Ce nom, Belambra, vient de l’arbre Bel Ombra présent sur la place de l’église de Porto-Vecchio en Corse. Cet arbre provenant d’Afrique du Sud. En choisissant ce nom, qui est une espèce de la famille des baobabs, les créateurs des clubs ont voulu rendre un hommage vibrant à l’Afrique, continent prometteur en termes de tourisme.

Les anciens clubs VVF sont rénovés pour accueillir une clientèle un peu plus haut de gamme.
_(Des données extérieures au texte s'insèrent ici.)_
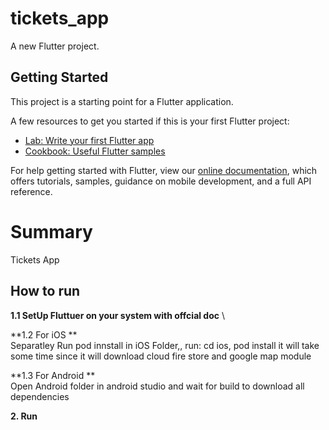 # tickets_app

A new Flutter project.

## Getting Started

This project is a starting point for a Flutter application.

A few resources to get you started if this is your first Flutter project:

- [Lab: Write your first Flutter app](https://flutter.dev/docs/get-started/codelab)
- [Cookbook: Useful Flutter samples](https://flutter.dev/docs/cookbook)

For help getting started with Flutter, view our
[online documentation](https://flutter.dev/docs), which offers tutorials,
samples, guidance on mobile development, and a full API reference.




# Summary

Tickets App

## How to run

**1.1 SetUp Fluttuer on your system with offcial doc** \

**1.2 For iOS ** \
 Separatley Run pod innstall in iOS Folder,, run: cd ios, pod install
 it will take some time since it will download cloud fire store and google map module 


**1.3 For Android ** \
 Open Android folder in android studio and wait for build to download all dependencies

**2. Run**
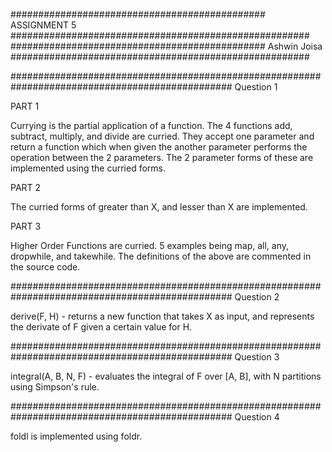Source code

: ############################################## ASSIGNMENT 5 ######################################################
############################################## Ashwin Joisa ######################################################


################################################################################################ Question 1

PART 1

Currying is the partial application of a function. The 4 functions add, subtract, multiply, and divide
are curried. They accept one parameter and return a function which when given the another parameter
performs the operation between the 2 parameters. The 2 parameter forms of these are implemented using the curried forms.

PART 2

The curried forms of greater than X, and lesser than X are implemented.

PART 3

Higher Order Functions are curried. 5 examples being map, all, any, dropwhile, and takewhile.
The definitions of the above are commented in the source code.

################################################################################################ Question 2

derive(F, H) - 	returns a new function that takes X as input, 
				and represents the derivate of F given a certain value for H.

################################################################################################ Question 3

integral(A, B, N, F) - evaluates the integral of F over [A, B], with N partitions using Simpson's rule.

################################################################################################ Question 4

foldl is implemented using foldr.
Belambra reçoit environ 500 000 clients par an dont 90% de Français.

Une année paradoxale : 2021

"2021 restera dans les annales du groupe, et sans doute dans celle de tout le secteur du tourisme, puisque nous avons fait le plus mauvais hiver de l’histoire, avec l’intégralité de nos sites fermés, et un été sous le signe de la reprise, qui restera comme l’un des meilleurs de l’histoire, puisque les Français sont restés massivement dans leur pays."

Alexis Gardy

à franceinfo

Malheureusement, la somme des deux fait une très mauvaise année et donc la période Covid pèse très lourdement sur l’activité.

"Malgré tout, nous avons un projet résolument optimiste, puisque nous ouvrons un nouveau village à Tignes, après trois mois de rénovation, sur un site historique qui était un ancien Club Méditerranée", ajoute le PDG de Belambra.

Un hiver incertain  

Évidemment, la situation sanitaire fait planer de grosses incertitudes sur la saison 2021/2022. La clientèle britannique représentant 20% des réservations sur les destinations montagne. Les vacances de Noël s’annoncent correctes, explique Alexis Gardy, grâce notamment aux réservations de dernières minute. "On espère faire le plein et on fera le plein sur les vacances scolaires de février qui représentent la très haute saison."